** Opening Source document block **

It is also to be said for them, that they maintained the Messianic hopes of
the nation when their rivals were ready to sacrifice everything to the Romans, in
order to gain greater political influence for themselves. Their imagination
ran riot in the pictures they drew of these future times, but still they aided
the faith of the people who were thus in a position to listen to the claims of
Christ. They were led by Rabbi Aqiba in the reign of Hadrian to accept Bar-Cochba
about a century after they had rejected Jesus. They were fanatical in their
obedience to the Law as they understood it, and died under untold tortures rather
than transgress.
(2) Almsgiving.
They elevated almsgiving into an equivalent for righteousness. This gave
poverty a very different place from what it had in Greece or among the Romans.
Learning was honored, although its possessors might be very poor. The story of the
early life of Hillel brings this out. He is represented as being so poor as to
be unable sometimes to pay the small daily fee which admitted pupils to the
rabbinic school, and when this happened, in his eagerness for the Law, he is
reported to have listened on the roof to the words of the teachers. This is probably
not historically true, but it exhibits the Pharisaic ideal.
III. Organization of the Pharisaic Party.
We have no distinct account of this organization, either in the Gospels, in
Josephus, or in the Talmud. But the close relationship which the members of the
sect sustained to each other, their habit of united action as exhibited in the
narratives of the New Testament and of Josephus are thus most naturally
explained. The Talmudic account of the chabherim affords confirmation of this. These
were persons who primarily associated for the study of the Law and for the better
observance of its precepts. No one was admitted to these chabhuroth without
taking an oath of fidelity to the society and a promise of strict observance of
Levitical precepts.
The Chabherim--Pharisaic Brotherhoods:
One of the elements of their promise has to be noted. The chabher promised not
to pay ma`asroth, "tithe," or terumah, "heave offering," to a priest who was
not a chabher. They were only permitted to take this oath when their associates
in the brotherhood certified to their character. Even then the candidate had to
pass through a period of probation of 30 days, according to the "house of
Hillel," of a year, according to the "house of Shammai." This latter element, being
quite more Talmudico, may be regarded as doubtful. Association with any not
belonging to the Pharisaic society was put under numerous restrictions. It is at
least not improbable that when the lawyer in Luke 10:29 demanded "Who is my
neighbor?" he was minded to restrict the instances of the command in Leviticus
19:18 to those who were, like himself, Pharisees. A society which thus had
brotherhoods all over Palestine and was separated from the rest of the community would
naturally wield formidable power when their claims were supported by the
esteem of the people at large. It is to be observed that to be a chabher was a
purely personal thing, not heritable like priesthood, and women as well as men might
be members. In this the Pharisees were like the Christians. In another matter
also there was a resemblance between them and the followers of Jesus; they,
unlike the Sadducees, were eager to make proselytes. "Ye compass sea and land to
make one proselyte" (Matthew 23:15). Many members of Roman society, especially
women, were proselytes, as, for instance, Poppea Sabina.
IV. Character of the Pharisees.

** Closing Source document block **
** Opening Entries shown block **

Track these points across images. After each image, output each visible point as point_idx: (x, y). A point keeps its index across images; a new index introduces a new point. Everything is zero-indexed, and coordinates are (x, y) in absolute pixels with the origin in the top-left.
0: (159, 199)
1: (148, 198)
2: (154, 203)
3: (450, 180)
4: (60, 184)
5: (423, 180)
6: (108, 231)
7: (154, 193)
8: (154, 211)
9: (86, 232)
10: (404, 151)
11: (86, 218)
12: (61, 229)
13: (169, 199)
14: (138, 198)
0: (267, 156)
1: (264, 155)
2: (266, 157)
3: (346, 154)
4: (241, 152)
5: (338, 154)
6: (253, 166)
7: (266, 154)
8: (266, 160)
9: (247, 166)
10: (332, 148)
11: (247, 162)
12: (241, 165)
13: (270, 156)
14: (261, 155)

** Closing Entries shown block **

# [Directions]
1/ In the passage on the Pharisees, how long was a candidate's probation according to the "house of Hillel"?
2/ The passage on the Pharisees says that no distinct account of the Pharisaic organization exists in certain sources. List every source it names.

# [Solutions to the tasks]
1/ 30 days.

2/ The Gospels, Josephus, and the Talmud.